Page-level text extractions

———

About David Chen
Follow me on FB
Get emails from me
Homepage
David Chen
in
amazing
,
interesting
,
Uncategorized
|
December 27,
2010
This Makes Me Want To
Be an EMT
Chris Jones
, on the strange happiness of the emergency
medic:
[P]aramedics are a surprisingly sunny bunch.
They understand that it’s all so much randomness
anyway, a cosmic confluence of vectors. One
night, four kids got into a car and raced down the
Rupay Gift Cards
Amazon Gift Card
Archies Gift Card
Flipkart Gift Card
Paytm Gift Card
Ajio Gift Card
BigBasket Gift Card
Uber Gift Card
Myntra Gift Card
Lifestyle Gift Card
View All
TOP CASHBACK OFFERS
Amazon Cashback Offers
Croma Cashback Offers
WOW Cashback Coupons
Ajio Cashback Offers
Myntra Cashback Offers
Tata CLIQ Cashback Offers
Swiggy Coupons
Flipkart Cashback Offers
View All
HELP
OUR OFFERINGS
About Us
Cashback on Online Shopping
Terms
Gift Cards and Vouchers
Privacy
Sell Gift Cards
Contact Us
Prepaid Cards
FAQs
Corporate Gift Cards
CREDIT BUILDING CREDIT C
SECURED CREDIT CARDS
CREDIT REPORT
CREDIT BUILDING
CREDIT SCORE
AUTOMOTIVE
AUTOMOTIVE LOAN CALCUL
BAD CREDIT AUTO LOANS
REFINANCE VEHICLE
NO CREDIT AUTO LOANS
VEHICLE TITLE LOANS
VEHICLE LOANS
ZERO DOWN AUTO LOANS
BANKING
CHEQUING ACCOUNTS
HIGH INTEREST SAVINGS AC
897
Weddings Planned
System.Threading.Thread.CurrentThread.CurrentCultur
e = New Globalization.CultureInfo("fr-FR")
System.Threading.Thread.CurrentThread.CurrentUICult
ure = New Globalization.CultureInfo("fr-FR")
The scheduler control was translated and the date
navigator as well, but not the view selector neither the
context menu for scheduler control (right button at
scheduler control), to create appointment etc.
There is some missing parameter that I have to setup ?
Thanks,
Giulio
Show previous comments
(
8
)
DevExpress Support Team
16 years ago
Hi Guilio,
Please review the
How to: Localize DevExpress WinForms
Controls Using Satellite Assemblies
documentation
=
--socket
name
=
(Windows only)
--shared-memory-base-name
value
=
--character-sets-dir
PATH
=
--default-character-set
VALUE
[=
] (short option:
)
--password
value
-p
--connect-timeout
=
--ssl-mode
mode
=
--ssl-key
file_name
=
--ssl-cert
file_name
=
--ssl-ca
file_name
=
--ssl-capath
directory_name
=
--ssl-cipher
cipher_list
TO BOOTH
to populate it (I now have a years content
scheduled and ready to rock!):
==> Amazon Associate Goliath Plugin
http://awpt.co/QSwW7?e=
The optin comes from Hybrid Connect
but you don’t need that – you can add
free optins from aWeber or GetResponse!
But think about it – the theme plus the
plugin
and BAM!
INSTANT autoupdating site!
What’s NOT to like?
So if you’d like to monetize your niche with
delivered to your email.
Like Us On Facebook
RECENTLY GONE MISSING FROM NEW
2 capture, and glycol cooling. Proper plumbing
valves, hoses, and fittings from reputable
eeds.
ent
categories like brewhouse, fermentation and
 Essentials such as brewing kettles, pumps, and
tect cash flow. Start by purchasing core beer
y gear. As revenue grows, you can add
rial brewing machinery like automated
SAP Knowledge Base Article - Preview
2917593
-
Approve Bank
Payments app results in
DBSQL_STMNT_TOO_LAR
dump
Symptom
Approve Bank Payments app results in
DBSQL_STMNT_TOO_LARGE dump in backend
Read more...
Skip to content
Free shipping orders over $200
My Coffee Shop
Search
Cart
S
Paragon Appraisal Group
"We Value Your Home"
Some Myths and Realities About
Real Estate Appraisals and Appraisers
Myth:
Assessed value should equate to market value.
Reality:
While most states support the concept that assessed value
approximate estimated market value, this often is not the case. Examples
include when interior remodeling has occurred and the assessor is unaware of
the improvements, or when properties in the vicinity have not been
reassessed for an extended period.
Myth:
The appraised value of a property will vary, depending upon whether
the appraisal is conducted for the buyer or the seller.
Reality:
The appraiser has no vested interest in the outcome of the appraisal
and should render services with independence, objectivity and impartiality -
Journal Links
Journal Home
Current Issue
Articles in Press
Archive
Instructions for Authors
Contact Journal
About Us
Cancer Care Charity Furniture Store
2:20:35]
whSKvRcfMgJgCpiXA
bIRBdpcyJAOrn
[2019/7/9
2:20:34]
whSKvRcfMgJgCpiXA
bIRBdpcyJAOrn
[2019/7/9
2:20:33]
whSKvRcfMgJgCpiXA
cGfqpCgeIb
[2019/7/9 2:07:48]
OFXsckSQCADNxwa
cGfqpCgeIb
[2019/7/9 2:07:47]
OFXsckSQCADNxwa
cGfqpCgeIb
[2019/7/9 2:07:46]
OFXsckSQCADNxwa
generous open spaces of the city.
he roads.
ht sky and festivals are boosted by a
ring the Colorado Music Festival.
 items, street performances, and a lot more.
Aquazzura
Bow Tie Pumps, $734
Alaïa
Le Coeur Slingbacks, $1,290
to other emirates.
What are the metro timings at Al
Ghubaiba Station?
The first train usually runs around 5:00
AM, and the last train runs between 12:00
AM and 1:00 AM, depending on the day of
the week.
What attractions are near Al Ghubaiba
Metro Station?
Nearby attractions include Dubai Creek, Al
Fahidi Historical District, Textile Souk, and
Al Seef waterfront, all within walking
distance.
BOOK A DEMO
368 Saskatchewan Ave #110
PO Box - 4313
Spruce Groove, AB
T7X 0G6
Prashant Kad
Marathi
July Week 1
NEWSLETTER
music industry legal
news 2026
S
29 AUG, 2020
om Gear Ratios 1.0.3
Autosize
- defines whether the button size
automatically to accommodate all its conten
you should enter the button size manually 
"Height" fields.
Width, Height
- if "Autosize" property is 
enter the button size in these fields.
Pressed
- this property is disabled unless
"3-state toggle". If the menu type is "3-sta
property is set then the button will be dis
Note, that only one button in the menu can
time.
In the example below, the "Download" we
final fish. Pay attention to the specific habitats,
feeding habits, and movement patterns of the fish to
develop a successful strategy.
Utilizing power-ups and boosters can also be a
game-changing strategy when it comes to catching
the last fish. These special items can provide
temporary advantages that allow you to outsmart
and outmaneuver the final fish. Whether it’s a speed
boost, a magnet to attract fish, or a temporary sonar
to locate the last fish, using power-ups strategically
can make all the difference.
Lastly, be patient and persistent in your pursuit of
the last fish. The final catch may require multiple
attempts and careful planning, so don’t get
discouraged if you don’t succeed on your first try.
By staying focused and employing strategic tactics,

———

▶ _Work to be completed_
Every entry above should be transcribed exactly as it appears.

▶ _The answer_
About David Chen
Follow me on FB
Get emails from me
Homepage
David Chen
in
amazing
,
interesting
,
Uncategorized
|
December 27,
2010
This Makes Me Want To
Be an EMT
Chris Jones
, on the strange happiness of the emergency
medic:
[P]aramedics are a surprisingly sunny bunch.
They understand that it’s all so much randomness
anyway, a cosmic confluence of vectors. One
night, four kids got into a car and raced down the
Rupay Gift Cards
Amazon Gift Card
Archies Gift Card
Flipkart Gift Card
Paytm Gift Card
Ajio Gift Card
BigBasket Gift Card
Uber Gift Card
Myntra Gift Card
Lifestyle Gift Card
View All
TOP CASHBACK OFFERS
Amazon Cashback Offers
Croma Cashback Offers
WOW Cashback Coupons
Ajio Cashback Offers
Myntra Cashback Offers
Tata CLIQ Cashback Offers
Swiggy Coupons
Flipkart Cashback Offers
View All
HELP
OUR OFFERINGS
About Us
Cashback on Online Shopping
Terms
Gift Cards and Vouchers
Privacy
Sell Gift Cards
Contact Us
Prepaid Cards
FAQs
Corporate Gift Cards
CREDIT BUILDING CREDIT C
SECURED CREDIT CARDS
CREDIT REPORT
CREDIT BUILDING
CREDIT SCORE
AUTOMOTIVE
AUTOMOTIVE LOAN CALCUL
BAD CREDIT AUTO LOANS
REFINANCE VEHICLE
NO CREDIT AUTO LOANS
VEHICLE TITLE LOANS
VEHICLE LOANS
ZERO DOWN AUTO LOANS
BANKING
CHEQUING ACCOUNTS
HIGH INTEREST SAVINGS AC
897
Weddings Planned
System.Threading.Thread.CurrentThread.CurrentCultur
e = New Globalization.CultureInfo("fr-FR")
System.Threading.Thread.CurrentThread.CurrentUICult
ure = New Globalization.CultureInfo("fr-FR")
The scheduler control was translated and the date
navigator as well, but not the view selector neither the
context menu for scheduler control (right button at
scheduler control), to create appointment etc.
There is some missing parameter that I have to setup ?
Thanks,
Giulio
Show previous comments
(
8
)
DevExpress Support Team
16 years ago
Hi Guilio,
Please review the
How to: Localize DevExpress WinForms
Controls Using Satellite Assemblies
documentation
=
--socket
name
=
(Windows only)
--shared-memory-base-name
value
=
--character-sets-dir
PATH
=
--default-character-set
VALUE
[=
] (short option:
)
--password
value
-p
--connect-timeout
=
--ssl-mode
mode
=
--ssl-key
file_name
=
--ssl-cert
file_name
=
--ssl-ca
file_name
=
--ssl-capath
directory_name
=
--ssl-cipher
cipher_list
TO BOOTH
to populate it (I now have a years content
scheduled and ready to rock!):
==> Amazon Associate Goliath Plugin
http://awpt.co/QSwW7?e=
The optin comes from Hybrid Connect
but you don’t need that – you can add
free optins from aWeber or GetResponse!
But think about it – the theme plus the
plugin
and BAM!
INSTANT autoupdating site!
What’s NOT to like?
So if you’d like to monetize your niche with
delivered to your email.
Like Us On Facebook
RECENTLY GONE MISSING FROM NEW
2 capture, and glycol cooling. Proper plumbing
valves, hoses, and fittings from reputable
eeds.
ent
categories like brewhouse, fermentation and
 Essentials such as brewing kettles, pumps, and
tect cash flow. Start by purchasing core beer
y gear. As revenue grows, you can add
rial brewing machinery like automated
SAP Knowledge Base Article - Preview
2917593
-
Approve Bank
Payments app results in
DBSQL_STMNT_TOO_LAR
dump
Symptom
Approve Bank Payments app results in
DBSQL_STMNT_TOO_LARGE dump in backend
Read more...
Skip to content
Free shipping orders over $200
My Coffee Shop
Search
Cart
S
Paragon Appraisal Group
"We Value Your Home"
Some Myths and Realities About
Real Estate Appraisals and Appraisers
Myth:
Assessed value should equate to market value.
Reality:
While most states support the concept that assessed value
approximate estimated market value, this often is not the case. Examples
include when interior remodeling has occurred and the assessor is unaware of
the improvements, or when properties in the vicinity have not been
reassessed for an extended period.
Myth:
The appraised value of a property will vary, depending upon whether
the appraisal is conducted for the buyer or the seller.
Reality:
The appraiser has no vested interest in the outcome of the appraisal
and should render services with independence, objectivity and impartiality -
Journal Links
Journal Home
Current Issue
Articles in Press
Archive
Instructions for Authors
Contact Journal
About Us
Cancer Care Charity Furniture Store
2:20:35]
whSKvRcfMgJgCpiXA
bIRBdpcyJAOrn
[2019/7/9
2:20:34]
whSKvRcfMgJgCpiXA
bIRBdpcyJAOrn
[2019/7/9
2:20:33]
whSKvRcfMgJgCpiXA
cGfqpCgeIb
[2019/7/9 2:07:48]
OFXsckSQCADNxwa
cGfqpCgeIb
[2019/7/9 2:07:47]
OFXsckSQCADNxwa
cGfqpCgeIb
[2019/7/9 2:07:46]
OFXsckSQCADNxwa
generous open spaces of the city.
he roads.
ht sky and festivals are boosted by a
ring the Colorado Music Festival.
 items, street performances, and a lot more.
Aquazzura
Bow Tie Pumps, $734
Alaïa
Le Coeur Slingbacks, $1,290
to other emirates.
What are the metro timings at Al
Ghubaiba Station?
The first train usually runs around 5:00
AM, and the last train runs between 12:00
AM and 1:00 AM, depending on the day of
the week.
What attractions are near Al Ghubaiba
Metro Station?
Nearby attractions include Dubai Creek, Al
Fahidi Historical District, Textile Souk, and
Al Seef waterfront, all within walking
distance.
BOOK A DEMO
368 Saskatchewan Ave #110
PO Box - 4313
Spruce Groove, AB
T7X 0G6
Prashant Kad
Marathi
July Week 1
NEWSLETTER
music industry legal
news 2026
S
29 AUG, 2020
om Gear Ratios 1.0.3
Autosize
- defines whether the button size
automatically to accommodate all its conten
you should enter the button size manually 
"Height" fields.
Width, Height
- if "Autosize" property is 
enter the button size in these fields.
Pressed
- this property is disabled unless
"3-state toggle". If the menu type is "3-sta
property is set then the button will be dis
Note, that only one button in the menu can
time.
In the example below, the "Download" we
final fish. Pay attention to the specific habitats,
feeding habits, and movement patterns of the fish to
develop a successful strategy.
Utilizing power-ups and boosters can also be a
game-changing strategy when it comes to catching
the last fish. These special items can provide
temporary advantages that allow you to outsmart
and outmaneuver the final fish. Whether it’s a speed
boost, a magnet to attract fish, or a temporary sonar
to locate the last fish, using power-ups strategically
can make all the difference.
Lastly, be patient and persistent in your pursuit of
the last fish. The final catch may require multiple
attempts and careful planning, so don’t get
discouraged if you don’t succeed on your first try.
By staying focused and employing strategic tactics,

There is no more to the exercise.